=== Supplied entries ===
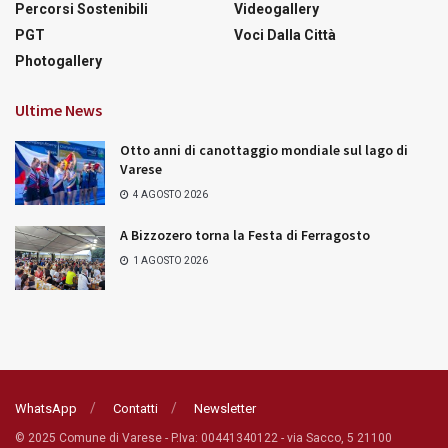
Percorsi Sostenibili
Videogallery
PGT
Voci Dalla Città
Photogallery
Ultime News
Otto anni di canottaggio mondiale sul lago di
Varese
4 AGOSTO 2026
A Bizzozero torna la Festa di Ferragosto
1 AGOSTO 2026
WhatsApp
Contatti
Newsletter
© 2025 Comune di Varese - P.Iva: 00441340122 - via Sacco, 5 21100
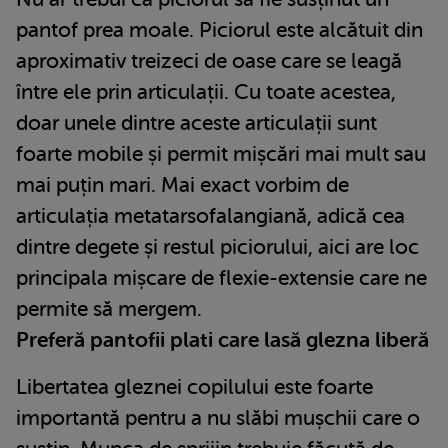
pantof prea moale. Piciorul este alcătuit din
aproximativ treizeci de oase care se leagă
între ele prin articulații. Cu toate acestea,
doar unele dintre aceste articulații sunt
foarte mobile și permit mișcări mai mult sau
mai puțin mari. Mai exact vorbim de
articulația metatarsofalangiană, adică cea
dintre degete și restul piciorului, aici are loc
principala mișcare de flexie-extensie care ne
permite să mergem.
Preferă pantofii plati care lasă glezna liberă
Libertatea gleznei copilului este foarte
importantă pentru a nu slăbi mușchii care o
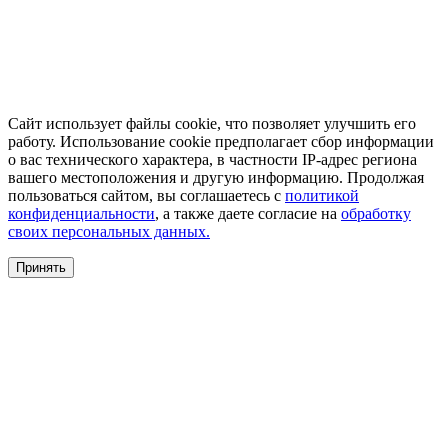
Сайт использует файлы cookie, что позволяет улучшить его
работу. Использование cookie предполагает сбор информации
о вас технического характера, в частности IP-адрес региона
вашего местоположения и другую информацию. Продолжая
пользоваться сайтом, вы соглашаетесь с
политикой
конфиденциальности
, а также даете согласие на
обработку
своих персональных данных.
Принять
===
■ Requirement
Each line of the data that has the string "cookie" should be returned.

■ Answer to this exercise
Сайт использует файлы cookie, что позволяет улучшить его
работу. Использование cookie предполагает сбор информации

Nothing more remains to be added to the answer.